Türk yapımcıların küresel ekonomik kriz ve terör gibi eğlence sektörünü etkileyebilecek sorunlardan etkilenmediğini ifade eden Soylu, özellikle yapım aşamasındaki bürokratik engellerin kaldırılması, belediyelerin yüksek çekim bedellerini hafifletmesi halinde Türk dizi sektörünün daha hızlı bir şekilde gelişeceğini savundu.

Türkiye'deki yapımcıların özellikle şimdiye dek fazla varlık gösteremedikleri Güney Asya ve Uzakdoğu pazarına girmeye hazırlık yaptığını aktaran Özden, İTO'nun bu kapsamda aralık ayında Singapur'da düzenlenecek Asya Televizyon Forumuna (ATF) katılacağını belirtti.

Uzak Asya'dan gelen dizilerin Türk mecralarında kendine yer bulmasından ötürü Türk dizilerinin de bu bölgede izlenme potansiyeli olduğunu söyleyen Soylu, "Bir ülkeden gelen dizi veya yayın içeriği sizin ülkenizde belli bir ilgi görebiliyorsa, tersinden bakarak, sizin ülkenizin ürettiği o ülkede de karşılığı olur" yorumunda bulundu.

Türkiye'nin halihazırda Balkanlarda, Avrupa'nın belli bir kısmında, Orta Doğu'da, Türki Cumhuriyetlerde ve Latin Amerika'da varlık gösterdiğini hatırlatan Soylu, "Geri kalan bölgeler Güney Asya, Uzakdoğu. O bölgelere de eğer güçlü bir çıkış yaparsak tüm dünyada ciddi bir rüzgar yakalamamız mümkün." şeklinde konuştu.

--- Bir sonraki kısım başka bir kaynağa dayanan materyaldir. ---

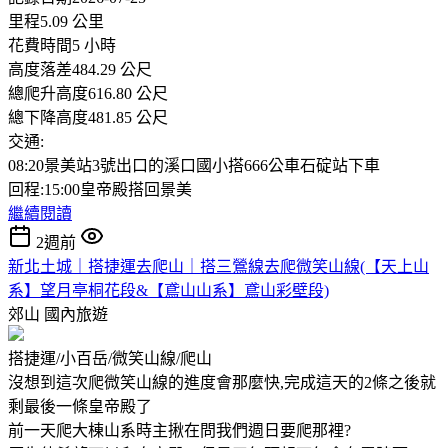
里程5.09 公里
花費時間5 小時
高度落差484.29 公尺
總爬升高度616.80 公尺
總下降高度481.85 公尺
交通:
08:20景美站3號出口的溪口國小搭666公車石碇站下車
回程:15:00皇帝殿搭回景美
繼續閱讀
2週前
新北土城｜搭捷運去爬山｜搭三鶯線去爬微笑山線(【天上山
系】望月亭桐花段&【鳶山山系】鳶山彩壁段)
郊山
國內旅遊
搭捷運/小百岳/微笑山線/爬山
沒想到這次爬微笑山線的進度會那麼快,完成這天的2條之後就
剩最後一條皇帝殿了
前一天爬大棟山系時主揪在問我們週日要爬那裡?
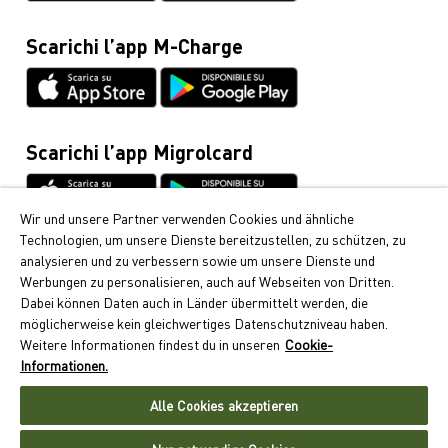
Infoline Cumulus
0848 85 08 48
Scarichi l’app M-Charge
Informazioni generali / Veicoli
044 495 11 11
Mobilità elettrica
044 495 16 16
Scarichi l’app Migrolcard
Wir und unsere Partner verwenden Cookies und ähnliche
Technologien, um unsere Dienste bereitzustellen, zu schützen, zu
Cumulus
analysieren und zu verbessern sowie um unsere Dienste und
Werbungen zu personalisieren, auch auf Webseiten von Dritten.
Da Migrol riceve i popolari punti Cumulus. Scopra qui
Dabei können Daten auch in Länder übermittelt werden, die
come può raccogliere i punti Cumulus.
möglicherweise kein gleichwertiges Datenschutzniveau haben.
Weitere Informationen findest du in unseren
Cookie-
Ci segua
Informationen.
Alle Cookies akzeptieren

Türk dizilerinin yayılmasını kolaylaştırmak ve dönemin Brezilya dizileri gibi geçiciliğini önlemek adına girişimlerde bulunulacağını bildiren Soylu, "Türk dizisi kavramını pazarda 'Turkish drama" veya 'Turkish content' olarak markalaştırmak istiyoruz" açıklamasında bulundu. Türk dizilerinin Latin Amerika'nın pembe dizileri gibi stüdyoda çekilmediğini, şehirlere ve gerçek hayata daha fazla odaklandığını söyleyen Soylu, çeşitlilik olarak da bu kategoriden farklılık gösterdiğinin altını çizdi.

İTO Yönetim Kurulu Üyesi Mahmut Özden ise Türk yapımcılarla görüşmeye gelen kuruluşların gün geçtikçe Türk dizilerini ayrı bir tür olarak gördüklerini fark ettiklerini aktardı. Özden, "Dünyaya 'dizi' kelimesini artık kabul ettirdik. Türk standına gelen müşteriler artık sattığımız içeriklere 'Turkish dizi' şeklinde hitap ediyor" dedi.

Özden, Türk yapım firmalarının artık kendi üretimlerinden de öte başka ülkelerin içeriklerini pazarlama konusunda girişimlerde bulunduğuna vurgu yaptı. Bu bağlamda, ITV Inter Medya'nın İspanyol Secuoya yapım firmasının İspanyolca konuşulan ülkeler hariç tüm dünya pazarlama haklarını aldığını duyuran Özden, "Türk firmaları performanslarıyla Türk dizilerinin pazarlamanın ötesine gidiyor. Yabancı kurumlar Türk modelinden esinlenerek, etkilenerek geliyor ve ürünlerini bu firmalara emanet ediyor. Bu Türk yapım firmalarının geldiği noktaya dair çok somut bir örnektir" değerlendirmesini yaptı.